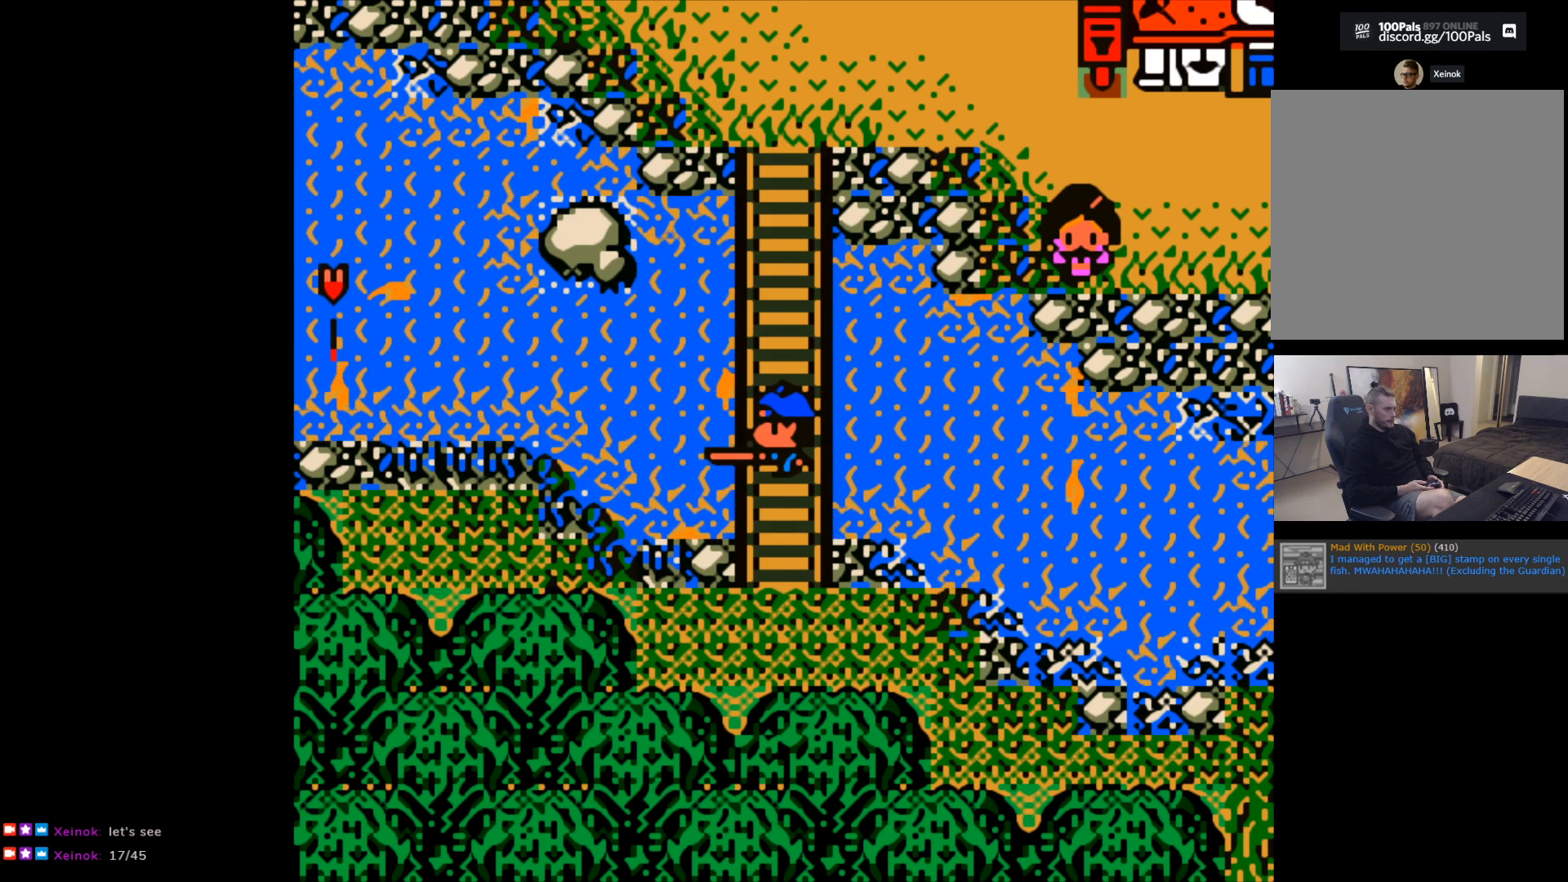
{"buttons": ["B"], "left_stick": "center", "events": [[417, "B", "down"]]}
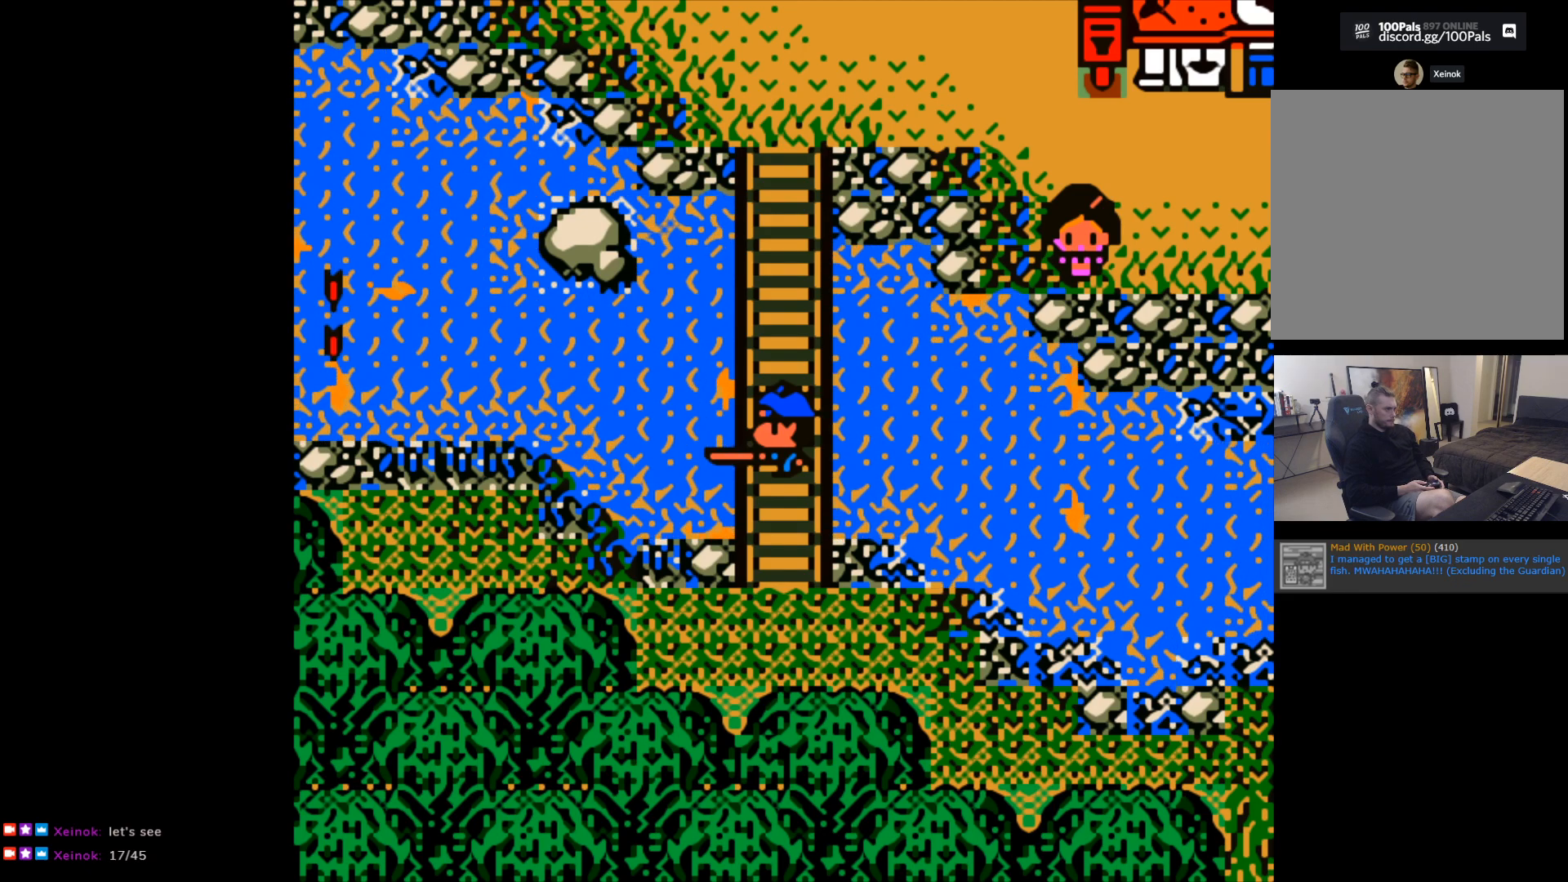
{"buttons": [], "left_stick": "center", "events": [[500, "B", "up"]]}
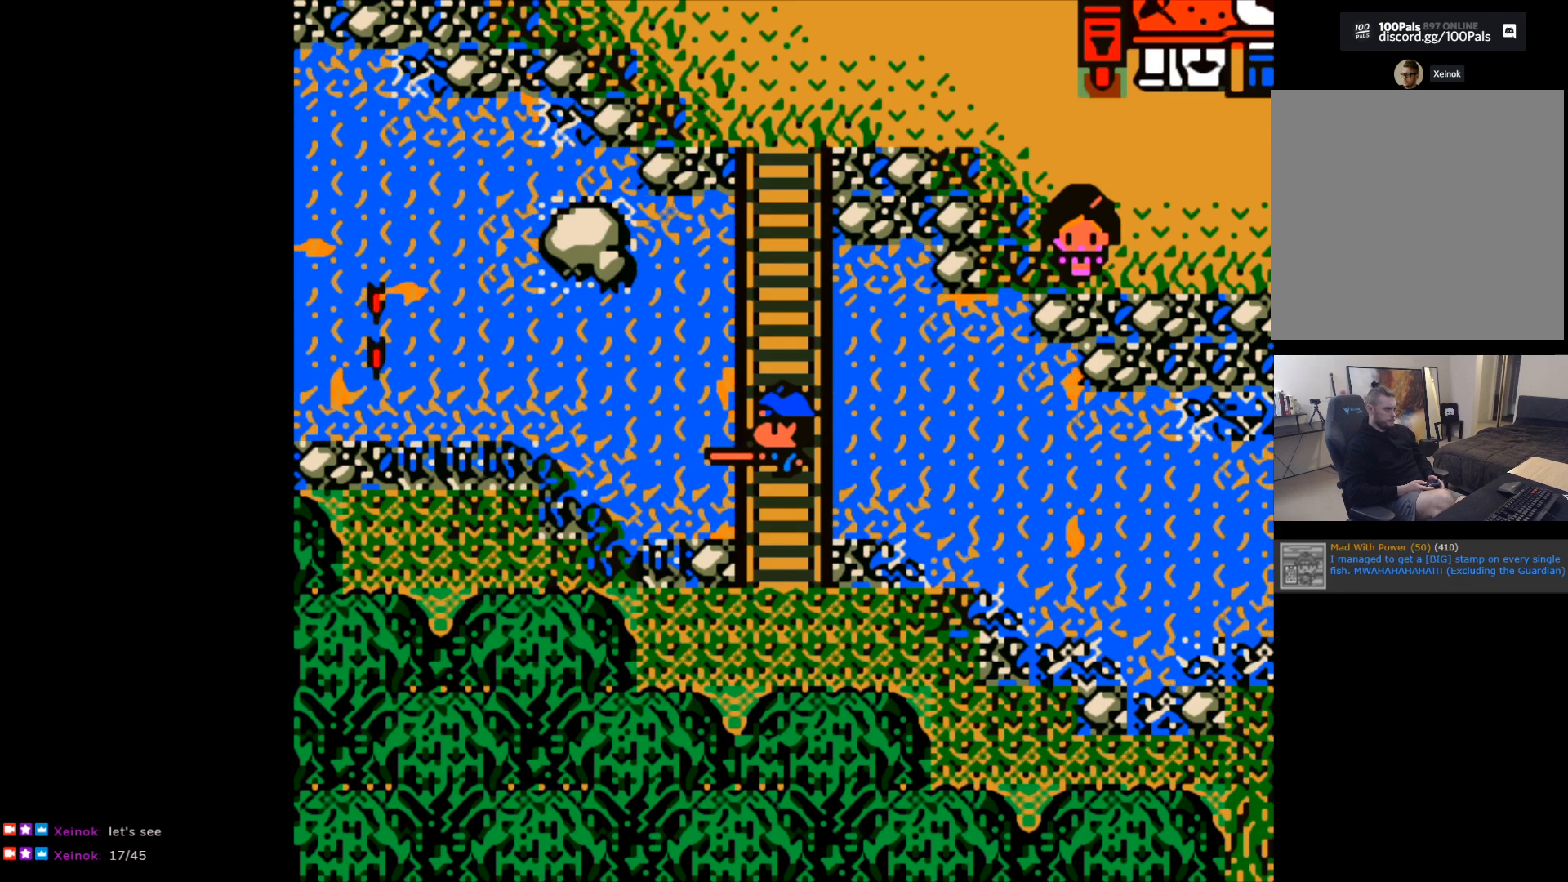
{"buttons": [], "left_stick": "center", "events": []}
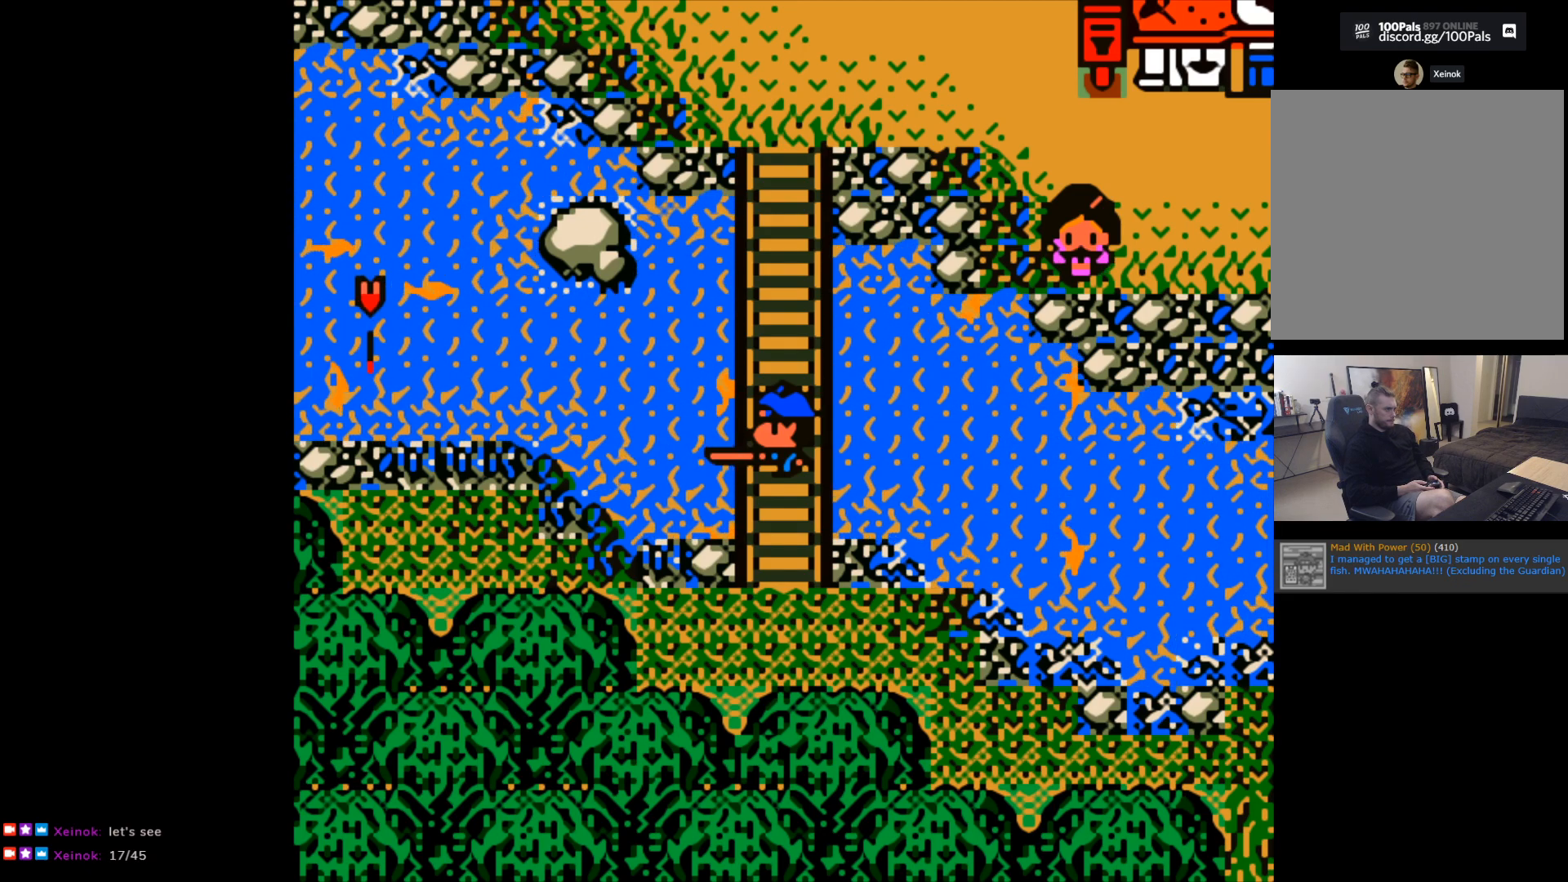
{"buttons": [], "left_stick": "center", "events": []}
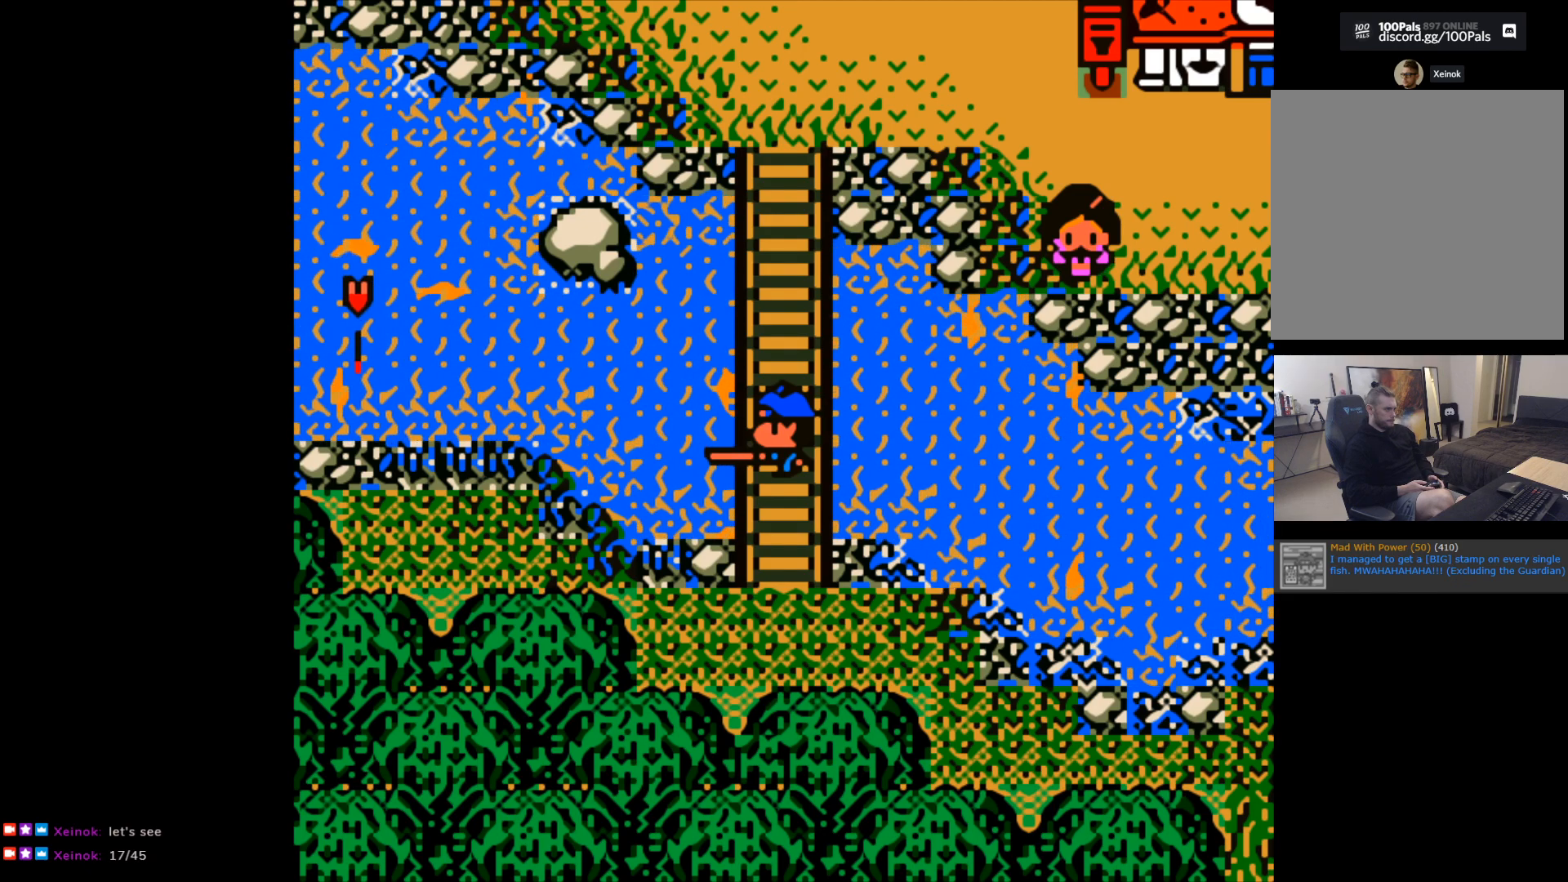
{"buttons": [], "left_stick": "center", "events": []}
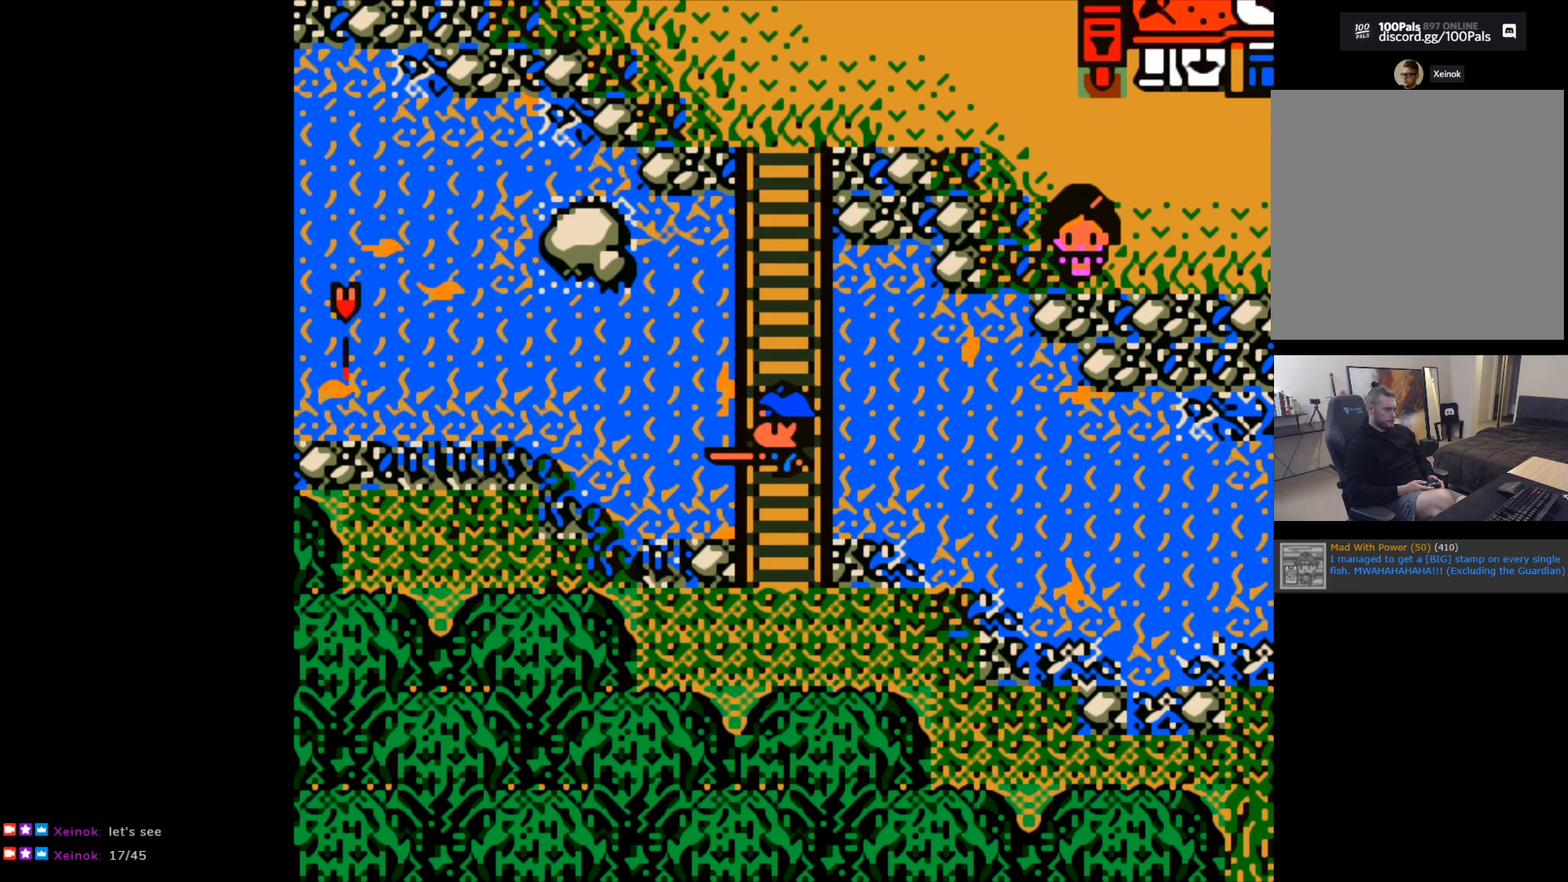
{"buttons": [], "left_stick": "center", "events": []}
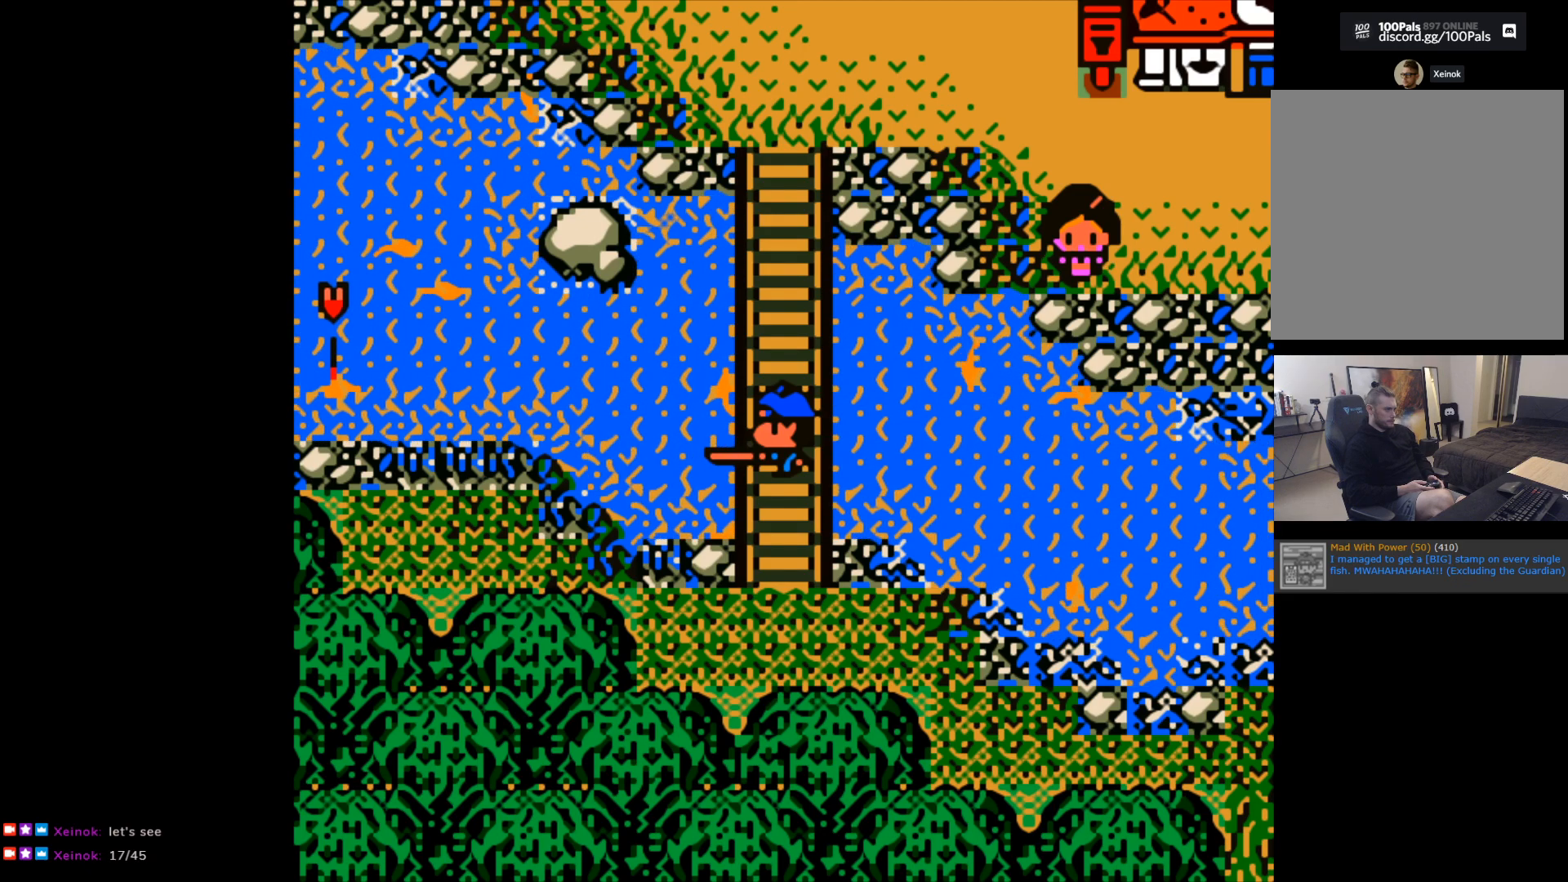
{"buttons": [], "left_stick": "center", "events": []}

═══

## [TASK TO CARRY OUT]
Transcribe the lines above exactly, setting aside any picture among them.

## [EXERCISE RESULT]
{"buttons": ["B"], "left_stick": "center", "events": [[417, "B", "down"]]}
{"buttons": [], "left_stick": "center", "events": [[500, "B", "up"]]}
{"buttons": [], "left_stick": "center", "events": []}
{"buttons": [], "left_stick": "center", "events": []}
{"buttons": [], "left_stick": "center", "events": []}
{"buttons": [], "left_stick": "center", "events": []}
{"buttons": [], "left_stick": "center", "events": []}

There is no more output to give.